### What to produce
Only the pictures are to be left out; return the rest of the data exactly as it stands.

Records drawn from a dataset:
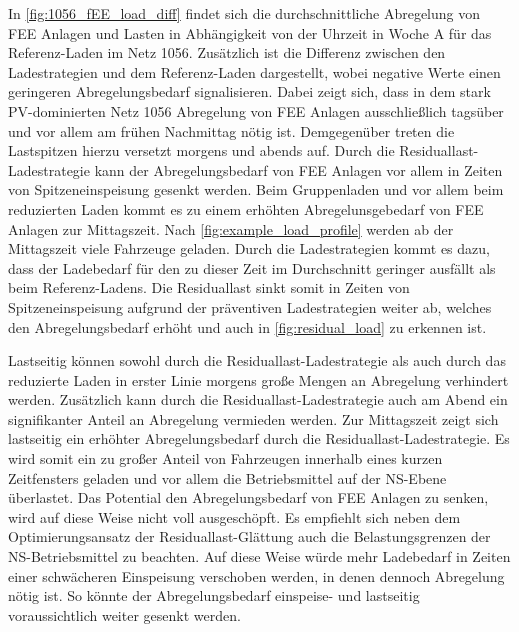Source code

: 

In \autoref{fig:1056_fEE_load_diff} findet sich die durchschnittliche Abregelung von \gls{FEE} Anlagen und Lasten in Abhängigkeit von der Uhrzeit in Woche A für das Referenz-Laden im Netz \num{1056}.
Zusätzlich ist die Differenz zwischen den Ladestrategien und dem Referenz-Laden dargestellt, wobei negative Werte einen geringeren Abregelungsbedarf signalisieren.
Dabei zeigt sich, dass in dem stark \gls{PV}-dominierten Netz \num{1056} Abregelung von \gls{FEE} Anlagen ausschließlich tagsüber und vor allem am frühen Nachmittag nötig ist.
Demgegenüber treten die Lastspitzen hierzu versetzt morgens und abends auf.
Durch die Residuallast-Ladestrategie kann der Abregelungsbedarf von \gls{FEE} Anlagen vor allem in Zeiten von Spitzeneinspeisung gesenkt werden.
Beim Gruppenladen und vor allem beim reduzierten Laden kommt es zu einem erhöhten Abregelunsgebedarf von \gls{FEE} Anlagen zur Mittagszeit.
Nach \autoref{fig:example_load_profile} werden ab der Mittagszeit viele Fahrzeuge \zH geladen.
Durch die Ladestrategien kommt es dazu, dass der Ladebedarf für den \UC \zH zu dieser Zeit im Durchschnitt geringer ausfällt als beim Referenz-Ladens.
Die Residuallast sinkt somit in Zeiten von Spitzeneinspeisung aufgrund der präventiven Ladestrategien weiter ab, welches den Abregelungsbedarf erhöht und auch in \autoref{fig:residual_load} zu erkennen ist.




Lastseitig können sowohl durch die Residuallast-Ladestrategie als auch durch das reduzierte Laden in erster Linie morgens große Mengen an Abregelung verhindert werden.
Zusätzlich kann durch die Residuallast-Ladestrategie auch am Abend ein signifikanter Anteil an Abregelung vermieden werden.
Zur Mittagszeit zeigt sich lastseitig ein erhöhter Abregelungsbedarf durch die Residuallast-Ladestrategie.
Es wird somit ein zu großer Anteil von Fahrzeugen innerhalb eines kurzen Zeitfensters geladen und vor allem die Betriebsmittel auf der \gls{NS}-Ebene überlastet.
Das Potential den Abregelungsbedarf von \gls{FEE} Anlagen zu senken, wird auf diese Weise nicht voll ausgeschöpft.
Es empfiehlt sich neben dem Optimierungsansatz der Residuallast-Glättung auch die Belastungsgrenzen der \gls{NS}-Betriebsmittel zu beachten.
Auf diese Weise würde mehr Ladebedarf in Zeiten einer schwächeren Einspeisung verschoben werden, in denen dennoch Abregelung nötig ist.
So könnte der Abregelungsbedarf einspeise- und lastseitig voraussichtlich weiter gesenkt werden.\medskip



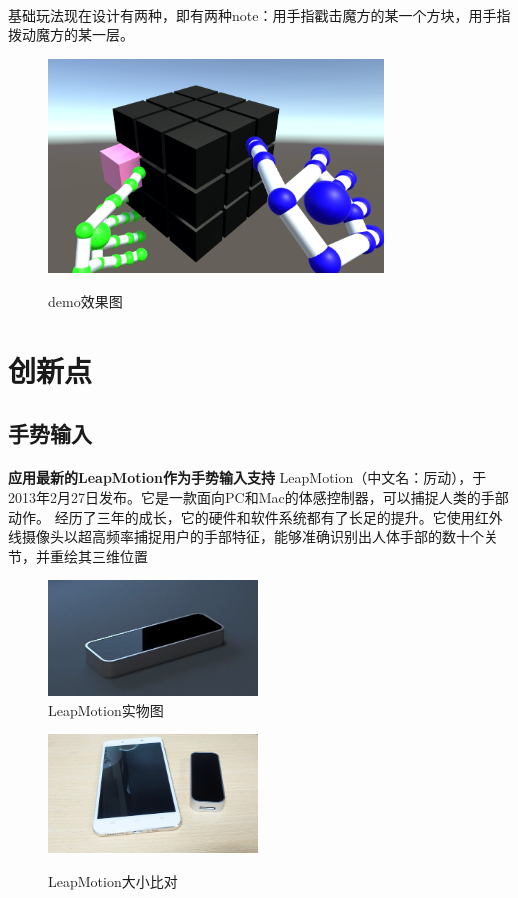 \documentclass{article}
\begin{document}
\paragraph{}
基础玩法现在设计有两种，即有两种note：用手指戳击魔方的某一个方块，用手指拨动魔方的某一层。
\begin{figure}[H]
  \centering
  \includegraphics[width=24em]{demo.png}\\
  \caption{demo效果图}\label{4-1}
\end{figure}
\newpage
\section{创新点}
\subsection{手势输入}
\paragraph{}
\textbf{应用最新的LeapMotion作为手势输入支持}
LeapMotion（中文名：厉动），于2013年2月27日发布。它是一款面向PC和Mac的体感控制器，可以捕捉人类的手部动作。
经历了三年的成长，它的硬件和软件系统都有了长足的提升。它使用红外线摄像头以超高频率捕捉用户的手部特征，能够准确识别出人体手部的数十个关节，并重绘其三维位置
\begin{figure}[H]
\begin{minipage}{0.5\linewidth}
  \includegraphics[width=15em]{leap.png}\\
  \caption{LeapMotion实物图}\label{3-1}
\end{minipage}
\begin{minipage}{0.5\linewidth}
  \includegraphics[width=15em]{leapCompare.png}\\
  \caption{LeapMotion大小比对}\label{3-2}
\end{minipage}
\end{figure}
\end{document}
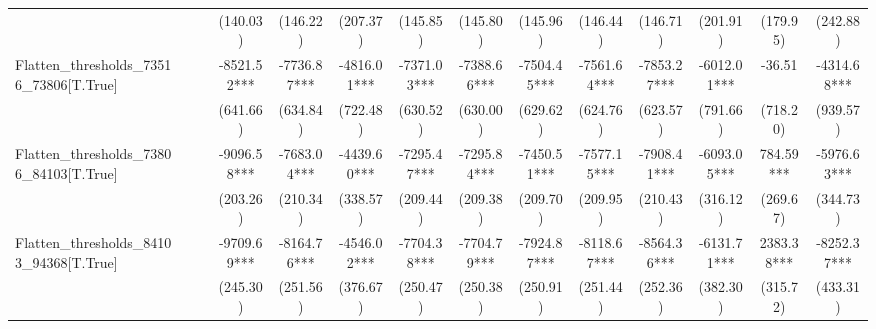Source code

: \begin{subappendices}
{\begin{landscape}
\begin{table}[H]
{\begin{tabular}{lccccccccccccc}
                                         &                    &                         & (140.03)                         & (146.22)    & (207.37)                 & (145.85)          & (145.80)    & (145.96)             & (146.44)                & (146.71)                 & (201.91)              & (179.95)                  & (242.88)                   \\
Flatten_thresholds_73516_73806[T.True]   &                    &                         & -8521.52***                      & -7736.87*** & -4816.01***              & -7371.03***       & -7388.66*** & -7504.45***          & -7561.64***             & -7853.27***              & -6012.01***           & -36.51                    & -4314.68***                \\
                                         &                    &                         & (641.66)                         & (634.84)    & (722.48)                 & (630.52)          & (630.00)    & (629.62)             & (624.76)                & (623.57)                 & (791.66)              & (718.20)                  & (939.57)                   \\
Flatten_thresholds_73806_84103[T.True]   &                    &                         & -9096.58***                      & -7683.04*** & -4439.60***              & -7295.47***       & -7295.84*** & -7450.51***          & -7577.15***             & -7908.41***              & -6093.05***           & 784.59***                 & -5976.63***                \\
                                         &                    &                         & (203.26)                         & (210.34)    & (338.57)                 & (209.44)          & (209.38)    & (209.70)             & (209.95)                & (210.43)                 & (316.12)              & (269.67)                  & (344.73)                   \\
Flatten_thresholds_84103_94368[T.True]   &                    &                         & -9709.69***                      & -8164.76*** & -4546.02***              & -7704.38***       & -7704.79*** & -7924.87***          & -8118.67***             & -8564.36***              & -6131.71***           & 2383.38***                & -8252.37***                \\
                                         &                    &                         & (245.30)                         & (251.56)    & (376.67)                 & (250.47)          & (250.38)    & (250.91)             & (251.44)                & (252.36)                 & (382.30)              & (315.72)                  & (433.31)                   \\

\end{tabular}}
\end{table}
\end{landscape}}
\end{subappendices}
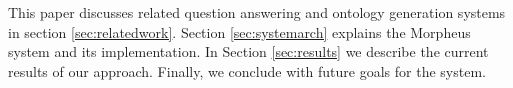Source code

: This paper discusses related question answering and ontology generation systems in section \ref{sec:relatedwork}. Section \ref{sec:systemarch} explains the Morpheus system and its implementation. In Section \ref{sec:results} we describe the current results of our approach.  Finally, we conclude with future goals for the system.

### Solution to this problem
Source code

: 

In \autoref{fig:1056_fEE_load_diff} findet sich die durchschnittliche Abregelung von \gls{FEE} Anlagen und Lasten in Abhängigkeit von der Uhrzeit in Woche A für das Referenz-Laden im Netz \num{1056}.
Zusätzlich ist die Differenz zwischen den Ladestrategien und dem Referenz-Laden dargestellt, wobei negative Werte einen geringeren Abregelungsbedarf signalisieren.
Dabei zeigt sich, dass in dem stark \gls{PV}-dominierten Netz \num{1056} Abregelung von \gls{FEE} Anlagen ausschließlich tagsüber und vor allem am frühen Nachmittag nötig ist.
Demgegenüber treten die Lastspitzen hierzu versetzt morgens und abends auf.
Durch die Residuallast-Ladestrategie kann der Abregelungsbedarf von \gls{FEE} Anlagen vor allem in Zeiten von Spitzeneinspeisung gesenkt werden.
Beim Gruppenladen und vor allem beim reduzierten Laden kommt es zu einem erhöhten Abregelunsgebedarf von \gls{FEE} Anlagen zur Mittagszeit.
Nach \autoref{fig:example_load_profile} werden ab der Mittagszeit viele Fahrzeuge \zH geladen.
Durch die Ladestrategien kommt es dazu, dass der Ladebedarf für den \UC \zH zu dieser Zeit im Durchschnitt geringer ausfällt als beim Referenz-Ladens.
Die Residuallast sinkt somit in Zeiten von Spitzeneinspeisung aufgrund der präventiven Ladestrategien weiter ab, welches den Abregelungsbedarf erhöht und auch in \autoref{fig:residual_load} zu erkennen ist.




Lastseitig können sowohl durch die Residuallast-Ladestrategie als auch durch das reduzierte Laden in erster Linie morgens große Mengen an Abregelung verhindert werden.
Zusätzlich kann durch die Residuallast-Ladestrategie auch am Abend ein signifikanter Anteil an Abregelung vermieden werden.
Zur Mittagszeit zeigt sich lastseitig ein erhöhter Abregelungsbedarf durch die Residuallast-Ladestrategie.
Es wird somit ein zu großer Anteil von Fahrzeugen innerhalb eines kurzen Zeitfensters geladen und vor allem die Betriebsmittel auf der \gls{NS}-Ebene überlastet.
Das Potential den Abregelungsbedarf von \gls{FEE} Anlagen zu senken, wird auf diese Weise nicht voll ausgeschöpft.
Es empfiehlt sich neben dem Optimierungsansatz der Residuallast-Glättung auch die Belastungsgrenzen der \gls{NS}-Betriebsmittel zu beachten.
Auf diese Weise würde mehr Ladebedarf in Zeiten einer schwächeren Einspeisung verschoben werden, in denen dennoch Abregelung nötig ist.
So könnte der Abregelungsbedarf einspeise- und lastseitig voraussichtlich weiter gesenkt werden.\medskip



 \documentclass{article}
\begin{document}
\paragraph{}
基础玩法现在设计有两种，即有两种note：用手指戳击魔方的某一个方块，用手指拨动魔方的某一层。
\begin{figure}[H]
  \centering
  \includegraphics[width=24em]{demo.png}\\
  \caption{demo效果图}\label{4-1}
\end{figure}
\newpage
\section{创新点}
\subsection{手势输入}
\paragraph{}
\textbf{应用最新的LeapMotion作为手势输入支持}
LeapMotion（中文名：厉动），于2013年2月27日发布。它是一款面向PC和Mac的体感控制器，可以捕捉人类的手部动作。
经历了三年的成长，它的硬件和软件系统都有了长足的提升。它使用红外线摄像头以超高频率捕捉用户的手部特征，能够准确识别出人体手部的数十个关节，并重绘其三维位置
\begin{figure}[H]
\begin{minipage}{0.5\linewidth}
  \includegraphics[width=15em]{leap.png}\\
  \caption{LeapMotion实物图}\label{3-1}
\end{minipage}
\begin{minipage}{0.5\linewidth}
  \includegraphics[width=15em]{leapCompare.png}\\
  \caption{LeapMotion大小比对}\label{3-2}
\end{minipage}
\end{figure}
\end{document}
Source code

: \begin{subappendices}
{\begin{landscape}
\begin{table}[H]
{\begin{tabular}{lccccccccccccc}
                                         &                    &                         & (140.03)                         & (146.22)    & (207.37)                 & (145.85)          & (145.80)    & (145.96)             & (146.44)                & (146.71)                 & (201.91)              & (179.95)                  & (242.88)                   \\
Flatten_thresholds_73516_73806[T.True]   &                    &                         & -8521.52***                      & -7736.87*** & -4816.01***              & -7371.03***       & -7388.66*** & -7504.45***          & -7561.64***             & -7853.27***              & -6012.01***           & -36.51                    & -4314.68***                \\
                                         &                    &                         & (641.66)                         & (634.84)    & (722.48)                 & (630.52)          & (630.00)    & (629.62)             & (624.76)                & (623.57)                 & (791.66)              & (718.20)                  & (939.57)                   \\
Flatten_thresholds_73806_84103[T.True]   &                    &                         & -9096.58***                      & -7683.04*** & -4439.60***              & -7295.47***       & -7295.84*** & -7450.51***          & -7577.15***             & -7908.41***              & -6093.05***           & 784.59***                 & -5976.63***                \\
                                         &                    &                         & (203.26)                         & (210.34)    & (338.57)                 & (209.44)          & (209.38)    & (209.70)             & (209.95)                & (210.43)                 & (316.12)              & (269.67)                  & (344.73)                   \\
Flatten_thresholds_84103_94368[T.True]   &                    &                         & -9709.69***                      & -8164.76*** & -4546.02***              & -7704.38***       & -7704.79*** & -7924.87***          & -8118.67***             & -8564.36***              & -6131.71***           & 2383.38***                & -8252.37***                \\
                                         &                    &                         & (245.30)                         & (251.56)    & (376.67)                 & (250.47)          & (250.38)    & (250.91)             & (251.44)                & (252.36)                 & (382.30)              & (315.72)                  & (433.31)                   \\

\end{tabular}}
\end{table}
\end{landscape}}
\end{subappendices}
Source code

: This paper discusses related question answering and ontology generation systems in section \ref{sec:relatedwork}. Section \ref{sec:systemarch} explains the Morpheus system and its implementation. In Section \ref{sec:results} we describe the current results of our approach.  Finally, we conclude with future goals for the system.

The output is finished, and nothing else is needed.